Per questo appare necessaria una “nuova” Helsinki, sotto l’egida dell’Onu, assicurando, da una parte, una zona cuscinetto tra Russia e l’area continentale di quelli che possono essere i confini di massima espansione dell’Unione Europea e, dall’altra, dare soluzione alla questione aperta di Taiwan ed alla questione mediorientale, arroventatasi ulteriormente dopo il brutale attacco di Hamas del 7 ottobre scorso con sequestro di oltre un centinaio di ostaggi) e la risposta altrettanto dura (talune cancellerie, a cominciare dal presidente Biden, non hanno mancato di definirla esagerata) di Netanyahu, che non fa prevedere una imminente soluzione.
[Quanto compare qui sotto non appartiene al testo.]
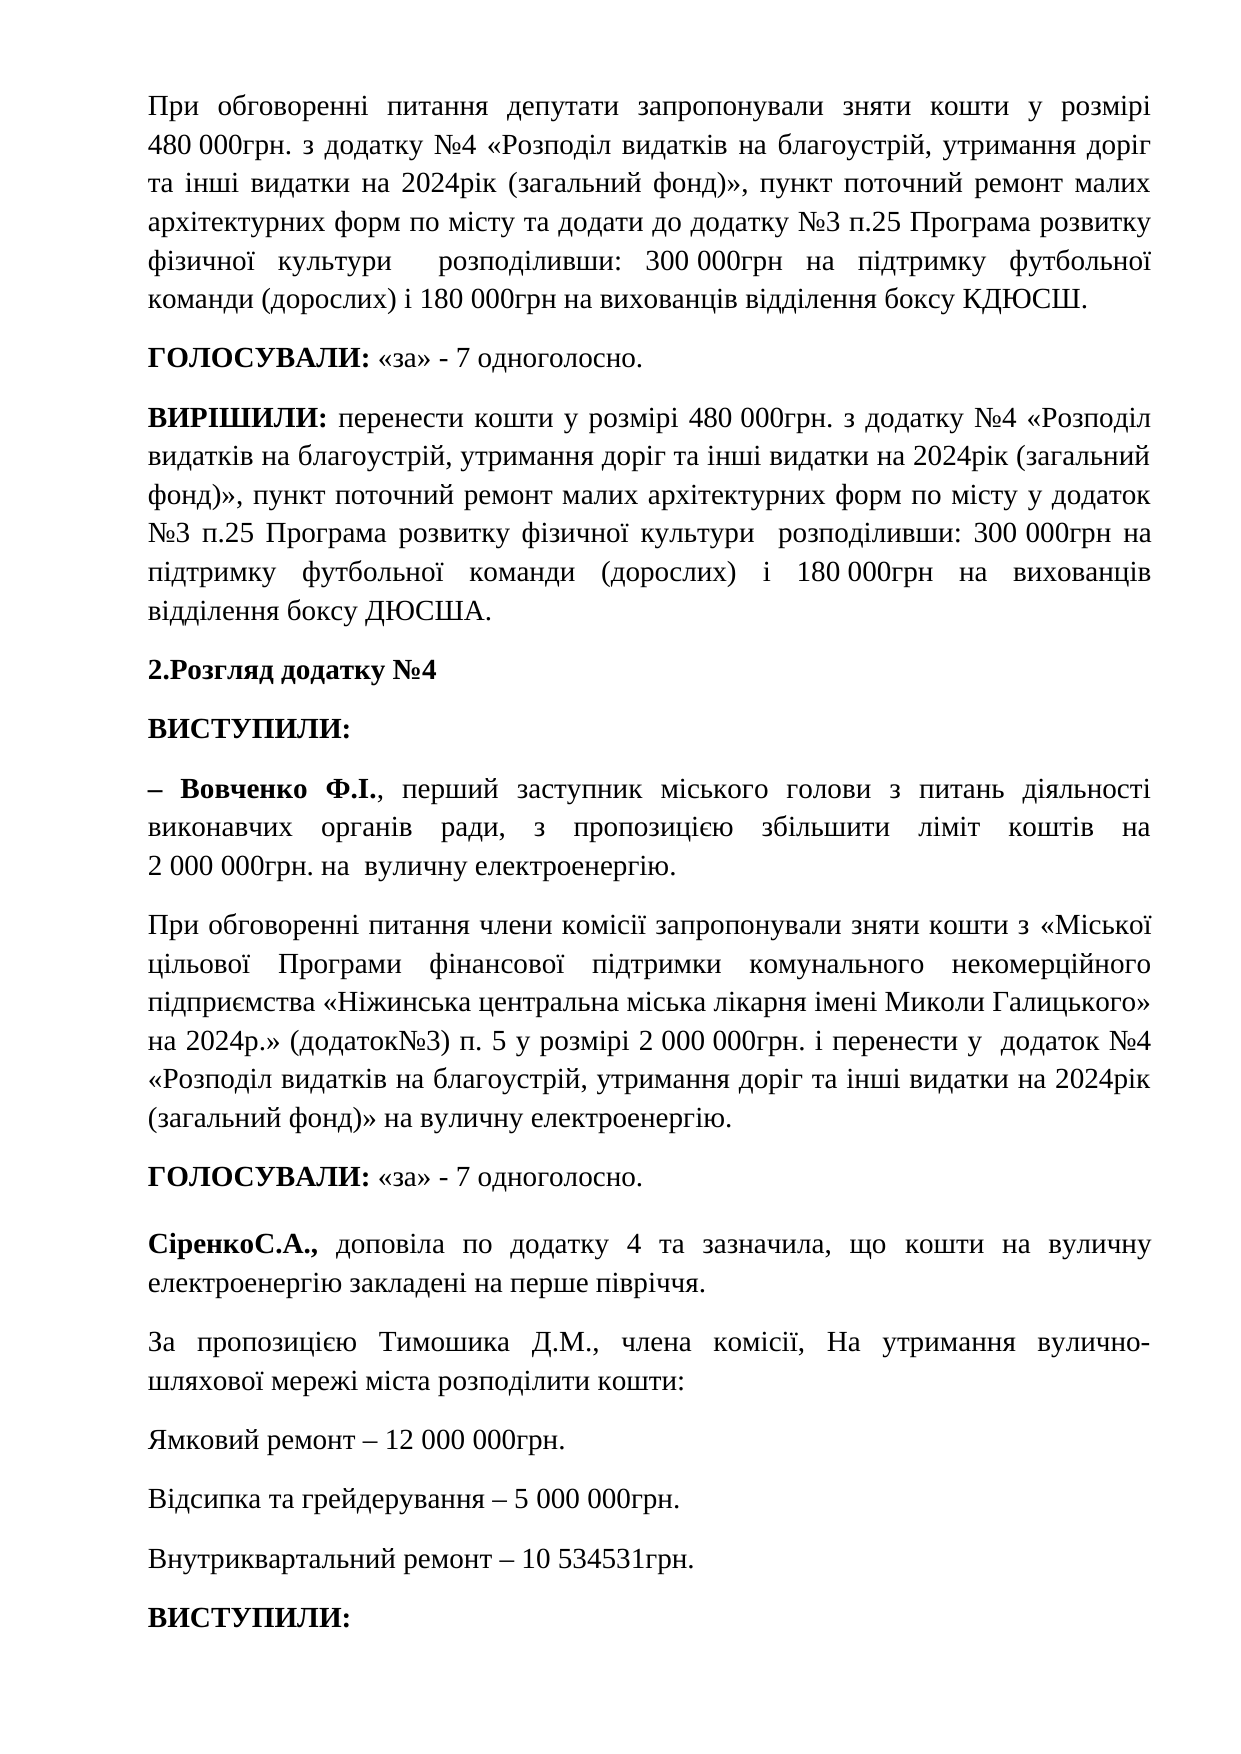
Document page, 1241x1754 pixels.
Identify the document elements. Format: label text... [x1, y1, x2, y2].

text ВИСТУПИЛИ: [148, 711, 1152, 745]
text При обговоренні питання депутати запропонували зняти кошти у розмірі 480 000грн. з додатку №4 «Розподіл видатків на благоустрій, утримання доріг та інші видатки на 2024рік (загальний фонд)», пункт поточний ремонт малих архітектурних форм по місту та додати до додатку №3 п.25 Програма розвитку фізичної культури розподіливши: 300 000грн на підтримку футбольної команди (дорослих) і 180 000грн на вихованців відділення боксу КДЮСШ. [148, 88, 1152, 315]
text – Вовченко Ф.І., перший заступник міського голови з питань діяльності виконавчих органів ради, з пропозицією збільшити ліміт коштів на 2 000 000грн. на вуличну електроенергію. [148, 771, 1152, 881]
text ВИСТУПИЛИ: [148, 1600, 1152, 1634]
text За пропозицією Тимошика Д.М., члена комісії, На утримання вулично-шляхової мережі міста розподілити кошти: [148, 1324, 1152, 1396]
text При обговоренні питання члени комісії запропонували зняти кошти з «Міської цільової Програми фінансової підтримки комунального некомерційного підприємства «Ніжинська центральна міська лікарня імені Миколи Галицького» на 2024р.» (додаток№3) п. 5 у розмірі 2 000 000грн. і перенести у додаток №4 «Розподіл видатків на благоустрій, утримання доріг та інші видатки на 2024рік (загальний фонд)» на вуличну електроенергію. [148, 907, 1152, 1133]
text СіренкоС.А., доповіла по додатку 4 та зазначила, що кошти на вуличну електроенергію закладені на перше півріччя. [148, 1226, 1152, 1298]
text Відсипка та грейдерування – 5 000 000грн. [148, 1482, 1152, 1515]
text Ямковий ремонт – 12 000 000грн. [148, 1422, 1152, 1456]
text ГОЛОСУВАЛИ: «за» - 7 одноголосно. [148, 1159, 1152, 1193]
text ГОЛОСУВАЛИ: «за» - 7 одноголосно. [148, 341, 1152, 374]
text 2.Розгляд додатку №4 [148, 652, 1152, 686]
text Внутриквартальний ремонт – 10 534531грн. [148, 1541, 1152, 1574]
text ВИРІШИЛИ: перенести кошти у розмірі 480 000грн. з додатку №4 «Розподіл видатків на благоустрій, утримання доріг та інші видатки на 2024рік (загальний фонд)», пункт поточний ремонт малих архітектурних форм по місту у додаток №3 п.25 Програма розвитку фізичної культури розподіливши: 300 000грн на підтримку футбольної команди (дорослих) і 180 000грн на вихованців відділення боксу ДЮСША. [148, 400, 1152, 626]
Bisogna ritrovare quello spirito di pace fortemente riproposto, appena due anni fa, dal discorso di Mattarella a Strasburgo davanti all’assemblea del Consiglio d’Europa. Eccone alcuni fondamentali passaggi: “…occorre prospettare una sede internazionale che rinnovi radici alla pace, che restituisca dignità a un quadro di sicurezza e di cooperazione, sull’esempio di quella Conferenza di Helsinki che portò, nel 1975, a un Atto finale foriero di sviluppi positivi. E di cui fu figlia l’Organizzazione per la sicurezza e la cooperazione in Europa”. E poi continuava: “…La guerra è un mostro vorace, mai sazio. La tentazione di moltiplicare i conflitti è sullo sfondo dell’avventura bellicista intrapresa da Mosca. La devastazione apportata alle regole della comunità internazionale potrebbe propagare i suoi effetti se non si riuscisse a fermare subito questa deriva. Dobbiamo saper scongiurare il pericolo dell’accrescersi di avventure belliche di cui, l’esperienza insegna, sarebbe poi difficile contenere i confini”. Ed infine: “..Occorre fermare in ogni modo una escalation che rischia di portare drammaticamente a un terzo conflitto mondiale”.
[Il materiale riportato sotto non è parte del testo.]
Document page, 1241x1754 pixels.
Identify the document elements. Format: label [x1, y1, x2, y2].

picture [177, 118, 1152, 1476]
Auspichiamo che anche il nostro governo, nel quadro di un più autonomo posizionamento che la tendenza più isolazionista degli Usa, e con un interesse mirato soprattutto sul versante indo-cinese, ci impone (cosa che anche l’Ue dovrà seriamente considerare), trovi una linea comune con le opposizioni, come si è già sperimentato in questi giorni a proposito della strategia difensiva contro le aggressioni degli Houthi alle nostre navi commerciali nel mar rosso, affinché si prodighi concretamente per una soluzione pacifica a breve.

E ciò in un quadro di maggiore autorevolezza e pragmaticità da parte dell’Ue per contribuire a dare soluzione alle questioni controverse. Un contesto negoziale che ben potrebbe essere organizzato attorno alle due parti in causa, e la presenza delle grandi potenze, affidando all’Onu la promozione, sul modello della Conferenza di Helsinki, magari nel solco di una visione universalistica e ideale delle relazioni internazionali, come vagheggiato da Woodrow Wilson, in quella chiave di lettura che fu di Henry Kissinger, come mezzo a fine per costruire un mondo di pace perpetua garantito dalle istituzioni internazionali.